BERLIN (Reuters) – Germany’s defence minister rejected on Monday calls for its soldiers to return to Afghanistan after Taliban insurgents took Kunduz city where German troops were deployed for a decade.
Germany had the second largest military contingent in Afghanistan after the United States, losing more troops in combat in Kunduz than anywhere else since World War Two.
The Taliban overran three provincial capitals including Kunduz at the weekend as it pressed an offensive since foreign troops began a withdrawal.
“The reports from Kunduz and from all over Afghanistan are bitter and hurt a lot,” Defence Minister Annegret Kramp-Karrenbauer said on Twitter.
“Are society and parliament prepared to send the armed forces into a war and remain there with lots of troops for at least a generation?
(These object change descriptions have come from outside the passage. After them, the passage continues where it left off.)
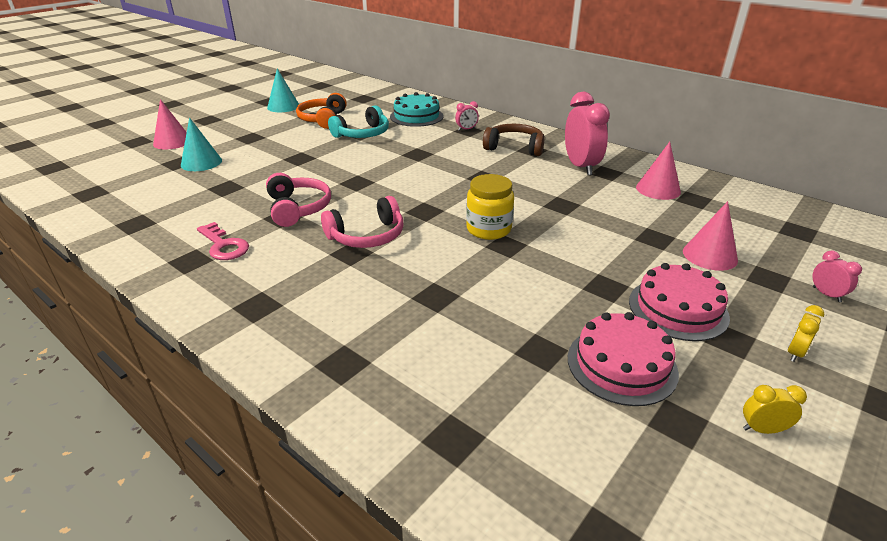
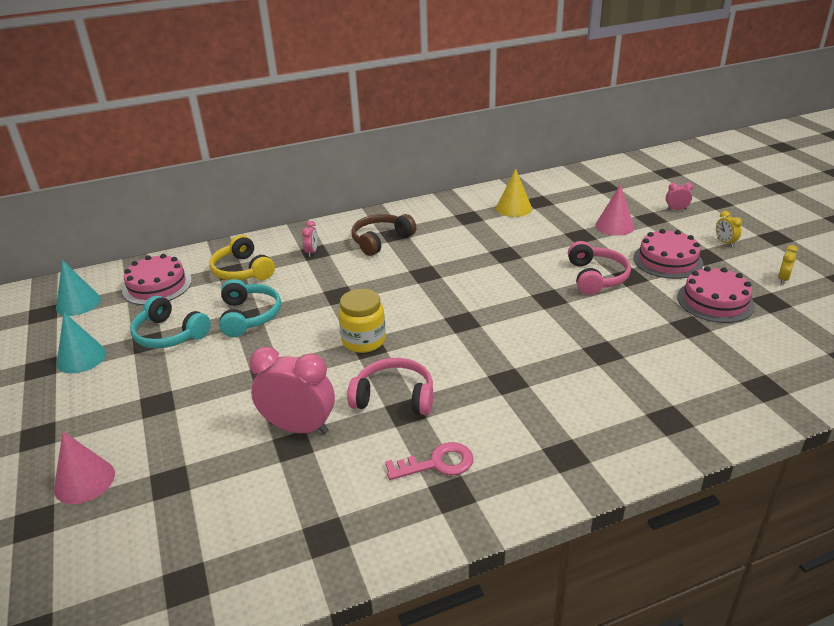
camera: 60 degrees left, 0 degrees up
turquoise cone [181,117,222,171] -> turquoise cone moved to [56,260,101,316]
orange headphones [296,93,347,129] -> turquoise headphones [130,295,211,348]
pink headphones [321,196,404,248] -> pink headphones moved to [568,241,631,295]
turquoise cake [390,92,443,127] -> yellow headphones [209,235,275,280]
yellow jar [466,174,514,240] -> yellow jar moved to [338,289,386,353]
pink clock [565,92,610,175] -> pink clock moved to [250,347,335,434]
pink cone [636,142,681,200] -> yellow cone [496,168,532,217]
none -> pink cake [122,254,192,305]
If we are not, then the joint withdrawal with the partners remains the right decision.”
Some within her own conservative party want German troops to participate in an intervention against the Taliban, but Kramp-Karrenbauer said defeating them would require a long and hard campaign.
Since the United States announced plans in April to pull out troops by Sept. 11, and the transatlantic alliance NATO followed suit, violence has escalated as the Taliban seize territory.
Kramp-Karrenbauer blamed former U.S. President Donald Trump for undermining the Afghanistan operation, even though it is his successor Joe Biden implementing the withdrawal policy.
“Trump’s unfortunate deal with the Taliban was the beginning of the end,” she said of an agreement Trump struck with the Islamist militants in 2020 for U.S. troops to leave.